Exercise details: Whenever the string "change" turns up in a line below, that line should be copied.

[Extracted records]
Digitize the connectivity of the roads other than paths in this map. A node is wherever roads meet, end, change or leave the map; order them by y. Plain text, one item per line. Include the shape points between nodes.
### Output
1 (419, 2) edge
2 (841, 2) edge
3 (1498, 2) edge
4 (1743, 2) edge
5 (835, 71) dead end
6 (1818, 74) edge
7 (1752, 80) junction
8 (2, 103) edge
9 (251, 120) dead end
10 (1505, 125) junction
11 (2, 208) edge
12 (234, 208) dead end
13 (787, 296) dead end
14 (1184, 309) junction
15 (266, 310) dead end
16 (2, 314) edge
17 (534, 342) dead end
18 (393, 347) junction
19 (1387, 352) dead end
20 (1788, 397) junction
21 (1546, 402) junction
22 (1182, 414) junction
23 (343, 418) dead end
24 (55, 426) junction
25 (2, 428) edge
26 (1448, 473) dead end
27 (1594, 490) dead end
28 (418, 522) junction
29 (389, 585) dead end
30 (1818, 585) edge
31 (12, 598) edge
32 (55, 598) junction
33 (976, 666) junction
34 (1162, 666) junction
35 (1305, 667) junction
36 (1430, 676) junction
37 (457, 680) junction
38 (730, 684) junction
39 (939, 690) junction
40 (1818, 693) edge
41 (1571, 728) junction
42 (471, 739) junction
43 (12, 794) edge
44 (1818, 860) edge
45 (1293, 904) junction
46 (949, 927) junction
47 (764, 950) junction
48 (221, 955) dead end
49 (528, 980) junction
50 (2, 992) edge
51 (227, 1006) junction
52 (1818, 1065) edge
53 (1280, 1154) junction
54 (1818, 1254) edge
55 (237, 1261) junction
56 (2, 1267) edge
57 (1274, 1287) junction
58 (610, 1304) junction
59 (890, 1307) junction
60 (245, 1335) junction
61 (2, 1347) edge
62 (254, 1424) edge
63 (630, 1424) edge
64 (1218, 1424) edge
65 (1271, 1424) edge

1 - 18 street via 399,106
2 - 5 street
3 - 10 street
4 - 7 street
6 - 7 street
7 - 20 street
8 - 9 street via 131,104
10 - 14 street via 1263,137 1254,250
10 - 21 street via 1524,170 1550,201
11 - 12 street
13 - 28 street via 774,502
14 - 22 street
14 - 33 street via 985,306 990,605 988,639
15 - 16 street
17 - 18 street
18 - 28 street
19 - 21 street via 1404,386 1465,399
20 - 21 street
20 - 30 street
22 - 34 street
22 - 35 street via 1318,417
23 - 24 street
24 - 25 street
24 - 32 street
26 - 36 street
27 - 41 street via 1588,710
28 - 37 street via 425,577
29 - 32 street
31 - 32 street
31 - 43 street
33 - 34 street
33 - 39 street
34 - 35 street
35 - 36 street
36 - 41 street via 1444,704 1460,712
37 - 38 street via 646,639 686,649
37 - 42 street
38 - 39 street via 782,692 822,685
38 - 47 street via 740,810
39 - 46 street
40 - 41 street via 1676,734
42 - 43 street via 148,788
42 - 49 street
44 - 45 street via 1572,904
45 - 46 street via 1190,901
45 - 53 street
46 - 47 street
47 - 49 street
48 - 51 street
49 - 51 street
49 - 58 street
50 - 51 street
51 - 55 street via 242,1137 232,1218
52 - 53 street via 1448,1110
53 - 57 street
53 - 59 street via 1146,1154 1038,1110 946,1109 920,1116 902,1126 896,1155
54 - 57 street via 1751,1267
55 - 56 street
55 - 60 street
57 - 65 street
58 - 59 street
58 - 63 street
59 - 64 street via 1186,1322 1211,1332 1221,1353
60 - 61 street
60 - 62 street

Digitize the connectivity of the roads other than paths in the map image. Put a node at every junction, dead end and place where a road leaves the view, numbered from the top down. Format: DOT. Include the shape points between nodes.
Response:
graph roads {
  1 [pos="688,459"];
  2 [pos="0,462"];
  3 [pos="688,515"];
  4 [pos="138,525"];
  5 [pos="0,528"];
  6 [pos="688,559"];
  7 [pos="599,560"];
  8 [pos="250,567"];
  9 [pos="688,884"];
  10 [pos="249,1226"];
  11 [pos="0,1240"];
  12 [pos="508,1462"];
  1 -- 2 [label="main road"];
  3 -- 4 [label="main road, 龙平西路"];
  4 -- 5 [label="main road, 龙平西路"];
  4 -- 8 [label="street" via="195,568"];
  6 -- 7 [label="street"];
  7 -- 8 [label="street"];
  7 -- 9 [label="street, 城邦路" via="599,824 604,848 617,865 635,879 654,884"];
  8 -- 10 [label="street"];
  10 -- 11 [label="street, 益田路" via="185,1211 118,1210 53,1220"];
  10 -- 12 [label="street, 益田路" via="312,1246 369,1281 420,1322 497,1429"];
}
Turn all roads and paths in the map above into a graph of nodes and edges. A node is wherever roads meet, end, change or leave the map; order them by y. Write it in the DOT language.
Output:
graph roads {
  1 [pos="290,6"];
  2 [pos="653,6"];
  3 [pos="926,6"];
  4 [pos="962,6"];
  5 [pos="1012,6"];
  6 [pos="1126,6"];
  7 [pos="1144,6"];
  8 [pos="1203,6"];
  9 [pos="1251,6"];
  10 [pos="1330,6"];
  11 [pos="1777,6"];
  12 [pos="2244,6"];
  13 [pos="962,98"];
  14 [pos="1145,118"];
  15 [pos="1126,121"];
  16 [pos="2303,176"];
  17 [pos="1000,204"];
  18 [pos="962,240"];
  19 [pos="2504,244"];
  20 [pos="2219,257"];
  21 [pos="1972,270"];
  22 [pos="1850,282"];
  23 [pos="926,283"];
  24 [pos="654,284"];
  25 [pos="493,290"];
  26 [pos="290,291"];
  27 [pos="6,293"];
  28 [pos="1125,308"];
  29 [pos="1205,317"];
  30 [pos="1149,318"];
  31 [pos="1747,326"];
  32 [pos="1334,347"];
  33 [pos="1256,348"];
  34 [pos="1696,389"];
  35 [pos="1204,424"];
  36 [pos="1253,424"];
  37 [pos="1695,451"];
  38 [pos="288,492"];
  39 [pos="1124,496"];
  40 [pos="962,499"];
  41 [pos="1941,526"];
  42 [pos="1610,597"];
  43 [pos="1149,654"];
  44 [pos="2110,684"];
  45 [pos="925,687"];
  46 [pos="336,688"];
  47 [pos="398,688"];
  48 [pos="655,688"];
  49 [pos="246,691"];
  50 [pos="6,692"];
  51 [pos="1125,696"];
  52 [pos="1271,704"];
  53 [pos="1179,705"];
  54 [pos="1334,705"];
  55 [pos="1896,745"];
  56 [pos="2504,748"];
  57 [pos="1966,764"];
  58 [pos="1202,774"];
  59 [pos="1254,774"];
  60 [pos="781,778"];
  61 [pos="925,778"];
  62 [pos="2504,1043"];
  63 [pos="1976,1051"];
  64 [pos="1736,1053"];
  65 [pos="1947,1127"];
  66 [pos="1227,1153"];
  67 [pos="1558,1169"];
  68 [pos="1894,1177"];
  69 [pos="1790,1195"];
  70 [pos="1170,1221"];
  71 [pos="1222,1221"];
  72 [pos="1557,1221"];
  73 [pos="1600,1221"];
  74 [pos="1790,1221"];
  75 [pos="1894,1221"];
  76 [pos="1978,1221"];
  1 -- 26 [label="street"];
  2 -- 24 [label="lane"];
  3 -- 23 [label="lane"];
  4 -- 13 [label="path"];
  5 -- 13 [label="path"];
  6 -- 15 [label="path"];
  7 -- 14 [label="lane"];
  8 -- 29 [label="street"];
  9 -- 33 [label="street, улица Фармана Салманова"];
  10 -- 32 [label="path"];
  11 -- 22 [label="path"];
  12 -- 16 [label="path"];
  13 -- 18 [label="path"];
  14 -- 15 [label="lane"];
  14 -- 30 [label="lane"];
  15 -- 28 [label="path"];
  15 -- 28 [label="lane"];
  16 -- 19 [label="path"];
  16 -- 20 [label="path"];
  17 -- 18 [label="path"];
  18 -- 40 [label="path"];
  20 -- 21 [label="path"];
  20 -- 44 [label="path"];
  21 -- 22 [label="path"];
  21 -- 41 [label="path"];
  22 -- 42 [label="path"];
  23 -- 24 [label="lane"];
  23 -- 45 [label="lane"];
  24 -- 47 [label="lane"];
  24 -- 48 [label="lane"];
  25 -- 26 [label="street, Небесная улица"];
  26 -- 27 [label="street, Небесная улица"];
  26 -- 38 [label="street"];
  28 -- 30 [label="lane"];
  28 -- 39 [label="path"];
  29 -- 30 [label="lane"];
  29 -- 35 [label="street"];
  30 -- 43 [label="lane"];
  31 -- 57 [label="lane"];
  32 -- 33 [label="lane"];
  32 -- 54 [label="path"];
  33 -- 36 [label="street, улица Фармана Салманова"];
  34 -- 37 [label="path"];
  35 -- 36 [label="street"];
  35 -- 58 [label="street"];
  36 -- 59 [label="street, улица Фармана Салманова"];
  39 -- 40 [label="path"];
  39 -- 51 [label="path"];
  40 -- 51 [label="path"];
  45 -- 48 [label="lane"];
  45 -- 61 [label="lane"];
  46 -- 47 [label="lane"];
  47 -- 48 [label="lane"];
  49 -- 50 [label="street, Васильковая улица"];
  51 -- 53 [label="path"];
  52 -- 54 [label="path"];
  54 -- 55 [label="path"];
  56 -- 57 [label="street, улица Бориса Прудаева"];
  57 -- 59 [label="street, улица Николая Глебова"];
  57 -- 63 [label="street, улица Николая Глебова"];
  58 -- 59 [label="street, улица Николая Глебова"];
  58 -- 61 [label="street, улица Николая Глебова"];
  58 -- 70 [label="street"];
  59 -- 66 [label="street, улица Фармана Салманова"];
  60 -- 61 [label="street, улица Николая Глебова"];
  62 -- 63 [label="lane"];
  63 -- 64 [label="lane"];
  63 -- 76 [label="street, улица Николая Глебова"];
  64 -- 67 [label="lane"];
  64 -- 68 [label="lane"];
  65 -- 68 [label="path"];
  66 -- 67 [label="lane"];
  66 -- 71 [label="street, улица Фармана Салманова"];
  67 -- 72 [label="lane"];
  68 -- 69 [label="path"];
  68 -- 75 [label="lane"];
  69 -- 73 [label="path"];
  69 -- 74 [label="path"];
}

Completed task:
Digitize the connectivity of the roads other than paths in this map. A node is wherever roads meet, end, change or leave the map; order them by y. Plain text, one item per line. Include the shape points between nodes.
Turn all roads and paths in the map above into a graph of nodes and edges. A node is wherever roads meet, end, change or leave the map; order them by y. Write it in the DOT language.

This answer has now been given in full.